Wait -- the weights are already embedded in the individual VaRs as standalone measures. The correct formula uses the undiversified VaRs: \(\text{VaR}_p = \sqrt{(0.6 \times 1)^2 + (0.4 \times 1.5)^2 + 2 \times 0.5 \times 0.6 \times 1 \times 0.4 \times 1.5}\). Hmm, let me restate: if the individual standalone VaRs are $1M and $1.5M:

\[ \text{VaR}_p = \sqrt{1^2 + 1.5^2 + 2 \times 0.5 \times 1 \times 1.5} = \sqrt{1 + 2.25 + 1.5} = \sqrt{4.75} \approx \$2.18M. \]

Diversification reduces the VaR from \(\$1M + \$1.5M = \$2.5M\) to \(\$2.18M\).


Exercise 3. Explain why the parametric method underestimates VaR for portfolios with options or other nonlinear instruments.

Solution to Exercise 3

The parametric method uses a linear approximation (Delta-normal): \(\Delta V \approx \delta \times \Delta S\). For options, the payoff is nonlinear (convex for long options, concave for short). A linear approximation underestimates the probability of large losses for short option positions (Gamma effect):

\[ \Delta V \approx \delta\,\Delta S + \frac{1}{2}\gamma\,(\Delta S)^2. \]
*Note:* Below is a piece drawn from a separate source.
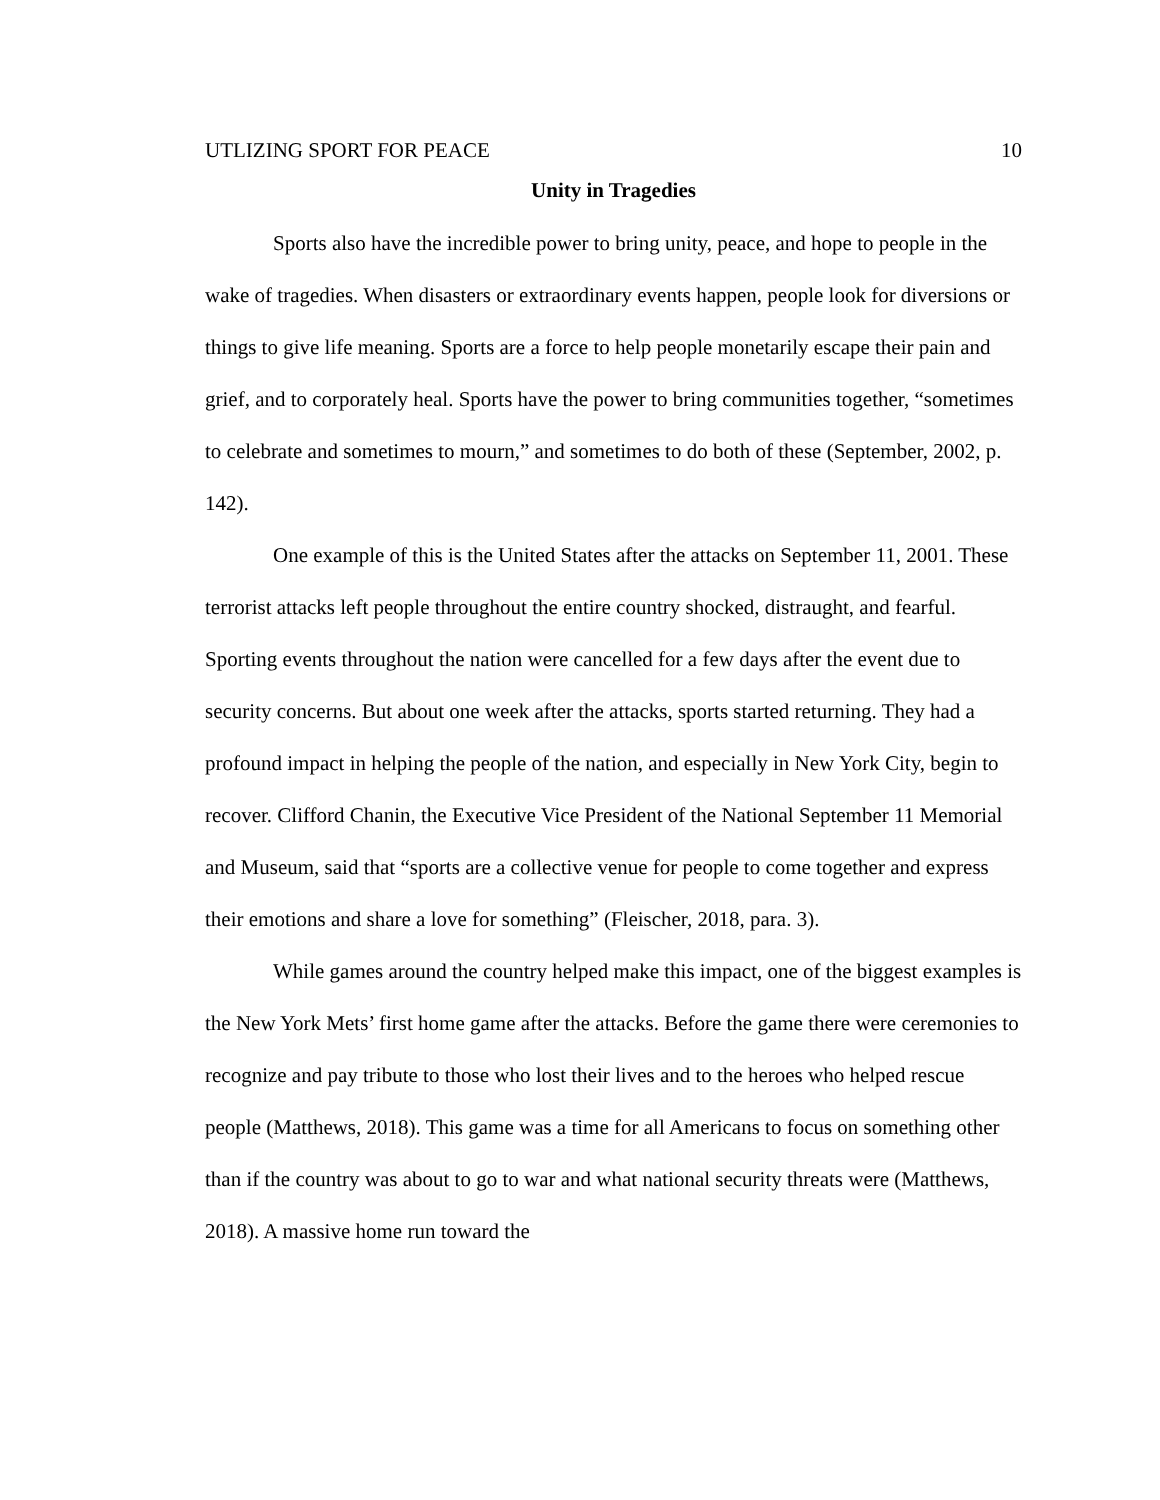UTLIZING SPORT FOR PEACE 10
Unity in Tragedies
Sports also have the incredible power to bring unity, peace, and hope to people in the wake of tragedies. When disasters or extraordinary events happen, people look for diversions or things to give life meaning. Sports are a force to help people monetarily escape their pain and grief, and to corporately heal. Sports have the power to bring communities together, “sometimes to celebrate and sometimes to mourn,” and sometimes to do both of these (September, 2002, p. 142).
One example of this is the United States after the attacks on September 11, 2001. These terrorist attacks left people throughout the entire country shocked, distraught, and fearful. Sporting events throughout the nation were cancelled for a few days after the event due to security concerns. But about one week after the attacks, sports started returning. They had a profound impact in helping the people of the nation, and especially in New York City, begin to recover. Clifford Chanin, the Executive Vice President of the National September 11 Memorial and Museum, said that “sports are a collective venue for people to come together and express their emotions and share a love for something” (Fleischer, 2018, para. 3).
While games around the country helped make this impact, one of the biggest examples is the New York Mets’ first home game after the attacks. Before the game there were ceremonies to recognize and pay tribute to those who lost their lives and to the heroes who helped rescue people (Matthews, 2018). This game was a time for all Americans to focus on something other than if the country was about to go to war and what national security threats were (Matthews, 2018). A massive home run toward the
The \(\gamma\) term can be significant for large moves, and its omission causes the parametric method to understate risk. The Delta-Gamma-Normal method or Monte Carlo with full revaluation is needed for accurate VaR of option portfolios.


Exercise 4. A risk manager computes VaR using all three methods and obtains: historical $3.2M, parametric $2.5M, Monte Carlo $3.0M. Discuss possible reasons for the discrepancies and which estimate to trust.

Solution to Exercise 4

The parametric VaR ($2.5M) is lowest, likely because it assumes normal returns and misses fat tails. The historical VaR ($3.2M) is highest, possibly because the recent history includes a stressed period with large losses. The Monte Carlo VaR ($3.0M) is intermediate, reflecting its distributional model.

The discrepancies suggest: (1) the portfolio has fat-tailed risk factors (historical > parametric); (2) the Monte Carlo model captures some but not all tail effects. The risk manager should: trust historical VaR if recent data is representative, trust Monte Carlo if the model is well-calibrated and includes fat tails, and view parametric as a lower bound. In practice, reporting the maximum of the three or using Monte Carlo with fat-tailed distributions is prudent.